§ **Work instructions**:
Which lines in the entries below contain the string "حیوانات"? Show each of them in full.

§ **Excerpted data**:

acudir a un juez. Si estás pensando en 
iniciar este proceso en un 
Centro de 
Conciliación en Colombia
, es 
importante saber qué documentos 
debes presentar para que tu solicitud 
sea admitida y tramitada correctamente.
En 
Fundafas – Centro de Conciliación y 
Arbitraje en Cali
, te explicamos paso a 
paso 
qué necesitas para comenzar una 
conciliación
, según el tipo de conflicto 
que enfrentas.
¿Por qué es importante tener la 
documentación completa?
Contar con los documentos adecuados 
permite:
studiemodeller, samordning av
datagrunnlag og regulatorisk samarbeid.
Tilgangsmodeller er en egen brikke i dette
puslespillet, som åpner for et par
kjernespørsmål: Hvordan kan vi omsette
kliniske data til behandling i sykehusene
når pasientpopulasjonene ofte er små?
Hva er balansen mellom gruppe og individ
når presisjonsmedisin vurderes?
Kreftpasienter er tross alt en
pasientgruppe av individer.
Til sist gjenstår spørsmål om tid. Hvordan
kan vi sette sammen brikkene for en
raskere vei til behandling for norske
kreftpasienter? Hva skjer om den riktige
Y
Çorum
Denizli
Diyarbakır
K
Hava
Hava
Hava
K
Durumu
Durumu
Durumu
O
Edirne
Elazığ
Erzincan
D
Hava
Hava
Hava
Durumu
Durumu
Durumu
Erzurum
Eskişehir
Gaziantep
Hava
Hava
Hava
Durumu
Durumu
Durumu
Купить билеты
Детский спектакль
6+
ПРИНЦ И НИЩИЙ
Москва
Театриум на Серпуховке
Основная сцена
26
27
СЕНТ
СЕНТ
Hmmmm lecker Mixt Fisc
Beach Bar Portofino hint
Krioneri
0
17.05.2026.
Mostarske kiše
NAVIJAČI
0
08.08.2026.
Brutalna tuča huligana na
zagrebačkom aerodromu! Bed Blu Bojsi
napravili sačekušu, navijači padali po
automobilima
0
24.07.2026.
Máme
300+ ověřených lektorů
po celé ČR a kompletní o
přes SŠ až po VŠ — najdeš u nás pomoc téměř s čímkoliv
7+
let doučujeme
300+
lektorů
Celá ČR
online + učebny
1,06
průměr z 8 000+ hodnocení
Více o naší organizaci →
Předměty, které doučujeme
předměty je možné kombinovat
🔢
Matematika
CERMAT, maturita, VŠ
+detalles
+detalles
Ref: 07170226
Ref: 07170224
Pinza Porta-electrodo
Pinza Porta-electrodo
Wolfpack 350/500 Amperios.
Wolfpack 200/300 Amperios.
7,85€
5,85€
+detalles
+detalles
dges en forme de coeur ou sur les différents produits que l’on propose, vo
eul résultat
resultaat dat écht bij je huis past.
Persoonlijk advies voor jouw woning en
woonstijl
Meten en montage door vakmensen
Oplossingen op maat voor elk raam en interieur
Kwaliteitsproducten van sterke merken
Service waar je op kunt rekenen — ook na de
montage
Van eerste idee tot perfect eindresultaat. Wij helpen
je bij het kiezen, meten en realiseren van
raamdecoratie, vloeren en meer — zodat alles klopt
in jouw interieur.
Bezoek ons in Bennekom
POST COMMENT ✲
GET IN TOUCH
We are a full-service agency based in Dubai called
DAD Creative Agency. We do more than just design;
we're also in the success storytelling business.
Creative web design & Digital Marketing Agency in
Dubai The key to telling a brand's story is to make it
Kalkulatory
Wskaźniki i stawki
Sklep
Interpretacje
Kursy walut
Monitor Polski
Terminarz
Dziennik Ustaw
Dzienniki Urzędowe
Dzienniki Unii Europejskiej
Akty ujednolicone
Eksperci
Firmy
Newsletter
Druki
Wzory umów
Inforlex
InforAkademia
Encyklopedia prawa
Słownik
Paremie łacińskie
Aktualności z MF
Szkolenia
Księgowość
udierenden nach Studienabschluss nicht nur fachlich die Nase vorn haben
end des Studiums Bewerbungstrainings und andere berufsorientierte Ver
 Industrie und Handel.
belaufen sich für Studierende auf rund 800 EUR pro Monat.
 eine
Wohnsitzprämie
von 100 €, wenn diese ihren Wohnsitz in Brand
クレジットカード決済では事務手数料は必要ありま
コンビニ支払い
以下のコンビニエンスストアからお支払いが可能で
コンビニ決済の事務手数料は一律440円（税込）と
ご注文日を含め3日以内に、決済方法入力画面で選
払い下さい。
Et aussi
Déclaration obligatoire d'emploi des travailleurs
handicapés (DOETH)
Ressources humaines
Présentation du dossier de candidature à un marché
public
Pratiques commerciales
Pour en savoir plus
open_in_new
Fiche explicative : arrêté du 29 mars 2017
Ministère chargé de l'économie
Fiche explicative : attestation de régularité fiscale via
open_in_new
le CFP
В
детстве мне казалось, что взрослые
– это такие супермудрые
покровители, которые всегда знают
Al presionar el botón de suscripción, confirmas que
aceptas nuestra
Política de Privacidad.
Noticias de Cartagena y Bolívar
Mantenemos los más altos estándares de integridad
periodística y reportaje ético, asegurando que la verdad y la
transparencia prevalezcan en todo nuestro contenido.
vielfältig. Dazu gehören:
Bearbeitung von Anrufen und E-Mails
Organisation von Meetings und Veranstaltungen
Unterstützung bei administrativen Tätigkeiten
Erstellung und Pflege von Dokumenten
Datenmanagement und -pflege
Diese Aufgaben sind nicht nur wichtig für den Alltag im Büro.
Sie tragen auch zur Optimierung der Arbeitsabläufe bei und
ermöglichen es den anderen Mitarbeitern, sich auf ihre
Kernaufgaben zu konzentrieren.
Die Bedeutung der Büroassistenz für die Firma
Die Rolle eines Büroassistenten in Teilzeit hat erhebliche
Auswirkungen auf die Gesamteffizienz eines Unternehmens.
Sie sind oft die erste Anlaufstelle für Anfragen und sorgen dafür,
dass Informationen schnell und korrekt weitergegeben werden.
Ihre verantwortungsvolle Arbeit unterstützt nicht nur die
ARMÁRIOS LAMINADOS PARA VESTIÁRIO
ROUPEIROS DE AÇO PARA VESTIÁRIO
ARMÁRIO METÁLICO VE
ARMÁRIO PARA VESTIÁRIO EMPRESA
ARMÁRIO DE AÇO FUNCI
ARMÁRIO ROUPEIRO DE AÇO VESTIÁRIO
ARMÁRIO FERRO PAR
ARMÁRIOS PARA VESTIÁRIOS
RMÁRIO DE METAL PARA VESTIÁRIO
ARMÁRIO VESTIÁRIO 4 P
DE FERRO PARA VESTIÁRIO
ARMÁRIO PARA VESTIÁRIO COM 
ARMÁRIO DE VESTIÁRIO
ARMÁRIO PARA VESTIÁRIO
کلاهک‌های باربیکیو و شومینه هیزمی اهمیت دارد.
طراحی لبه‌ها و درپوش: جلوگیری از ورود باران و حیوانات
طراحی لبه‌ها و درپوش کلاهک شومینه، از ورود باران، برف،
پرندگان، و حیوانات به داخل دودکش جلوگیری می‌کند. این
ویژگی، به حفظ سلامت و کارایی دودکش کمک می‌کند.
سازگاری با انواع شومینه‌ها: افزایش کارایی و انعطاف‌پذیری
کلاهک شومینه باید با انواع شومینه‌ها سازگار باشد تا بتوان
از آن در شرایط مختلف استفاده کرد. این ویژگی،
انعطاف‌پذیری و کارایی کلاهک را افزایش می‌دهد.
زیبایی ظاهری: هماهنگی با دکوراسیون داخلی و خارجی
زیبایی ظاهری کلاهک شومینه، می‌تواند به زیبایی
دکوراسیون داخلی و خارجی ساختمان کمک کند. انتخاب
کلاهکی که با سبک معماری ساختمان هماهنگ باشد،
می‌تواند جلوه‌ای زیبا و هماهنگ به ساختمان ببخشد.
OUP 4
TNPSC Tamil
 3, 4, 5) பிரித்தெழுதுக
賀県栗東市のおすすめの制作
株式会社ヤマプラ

§ **Solution for this exercise**:
طراحی لبه‌ها و درپوش: جلوگیری از ورود باران و حیوانات
پرندگان، و حیوانات به داخل دودکش جلوگیری می‌کند. این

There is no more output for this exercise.